— START Provided text —

Craghoppers are one of several companies that meet Gore-Tex standards and are authorised to use and sell with Gore-Tex waterproof technologies. Many items of Craghoppers clothing have a hidden zippable security pocket.

They also produce luggage, softshell jackets, synthetic insulated jackets, and accessories such as caps and scarves. Their Kiwi walking trousers, with 8 million pairs sold, are popular with ramblers.

Conservation projects
In 2013, Craghoppers joined the European Outdoor Conservation Association. In February 2015, the firm introduced a fleece made from recycled plastic bottles.

Partners

English Heritage
Craghoppers has partnered with English Heritage, sponsoring its Stonehenge Cycle Challenge and Hadrian's Wall Hike. English Heritage cares for places of historic significance in England such as Roman forts and medieval castles.

— END Provided text —
— START Supplied material —

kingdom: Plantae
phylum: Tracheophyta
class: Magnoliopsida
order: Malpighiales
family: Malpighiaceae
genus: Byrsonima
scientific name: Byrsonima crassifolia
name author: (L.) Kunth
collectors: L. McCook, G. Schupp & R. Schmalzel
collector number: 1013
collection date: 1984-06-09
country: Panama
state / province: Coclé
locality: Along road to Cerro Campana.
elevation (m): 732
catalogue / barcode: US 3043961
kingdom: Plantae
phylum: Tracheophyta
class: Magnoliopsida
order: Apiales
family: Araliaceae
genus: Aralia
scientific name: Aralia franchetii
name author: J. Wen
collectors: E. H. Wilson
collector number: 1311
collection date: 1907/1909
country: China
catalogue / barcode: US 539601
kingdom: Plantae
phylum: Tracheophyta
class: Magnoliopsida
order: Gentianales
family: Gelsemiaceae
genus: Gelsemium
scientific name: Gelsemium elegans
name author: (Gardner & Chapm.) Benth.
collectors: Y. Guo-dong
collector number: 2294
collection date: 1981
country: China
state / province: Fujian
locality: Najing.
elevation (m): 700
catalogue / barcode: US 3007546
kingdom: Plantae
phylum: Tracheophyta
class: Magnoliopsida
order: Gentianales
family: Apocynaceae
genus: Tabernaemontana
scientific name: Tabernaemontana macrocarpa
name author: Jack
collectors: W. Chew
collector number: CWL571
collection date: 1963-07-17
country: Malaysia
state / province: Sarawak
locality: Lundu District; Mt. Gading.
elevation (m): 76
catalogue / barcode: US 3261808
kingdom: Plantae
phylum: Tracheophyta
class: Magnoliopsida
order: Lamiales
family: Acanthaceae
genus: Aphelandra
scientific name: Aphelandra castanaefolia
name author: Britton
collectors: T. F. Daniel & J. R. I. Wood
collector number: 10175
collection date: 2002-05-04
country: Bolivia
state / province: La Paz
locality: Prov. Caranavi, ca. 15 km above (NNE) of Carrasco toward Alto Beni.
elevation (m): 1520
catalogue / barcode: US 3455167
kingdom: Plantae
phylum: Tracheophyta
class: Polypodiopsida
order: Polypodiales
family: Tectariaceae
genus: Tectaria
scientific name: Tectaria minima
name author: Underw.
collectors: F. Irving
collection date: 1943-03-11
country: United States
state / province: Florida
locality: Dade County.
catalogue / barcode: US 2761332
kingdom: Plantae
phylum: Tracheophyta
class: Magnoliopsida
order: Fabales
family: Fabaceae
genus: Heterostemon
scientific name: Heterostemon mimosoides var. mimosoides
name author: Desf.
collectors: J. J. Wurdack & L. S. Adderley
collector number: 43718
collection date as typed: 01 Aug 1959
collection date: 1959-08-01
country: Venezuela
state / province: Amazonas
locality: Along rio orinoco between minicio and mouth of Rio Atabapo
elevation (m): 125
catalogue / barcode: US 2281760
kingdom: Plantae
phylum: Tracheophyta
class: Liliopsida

— END Supplied material —

* [Short task 1]:
Rewrite the Craghoppers passage from "Craghoppers are one" down to "popular with ramblers.", replacing "ramblers" with "hikers".
* [Short task 2]:
According to the Craghoppers passage, how many pairs of Kiwi walking trousers have been sold?
* [Short task 3]:
Continue the Craghoppers passage from its final sentence.
You won't need the data for this.

* [Response 1]:
Craghoppers are one of several companies that meet Gore-Tex standards and are authorised to use and sell with Gore-Tex waterproof technologies. Many items of Craghoppers clothing have a hidden zippable security pocket.

They also produce luggage, softshell jackets, synthetic insulated jackets, and accessories such as caps and scarves. Their Kiwi walking trousers, with 8 million pairs sold, are popular with hikers.

* [Response 2]:
8 million pairs.

* [Response 3]:
Dian Fossey
Craghoppers partnered with the Dian Fossey Gorilla Fund International, a charity that protects gorillas and their habitats in Africa. Craghoppers has been supplying kits to the Dian Fossey team who work in the Virunga rainforest in Rwanda. Dian Fossey T-shirts were also sold to raise awareness and money for the charity.

In April 2015, Craghoppers also premiered a documentary film called "Hope" detailing the work that the Dian Fossey Gorilla Fund carry out. The film was made by Craghoppers' ambassador, Peter McBride and narrated by Sir David Attenborough.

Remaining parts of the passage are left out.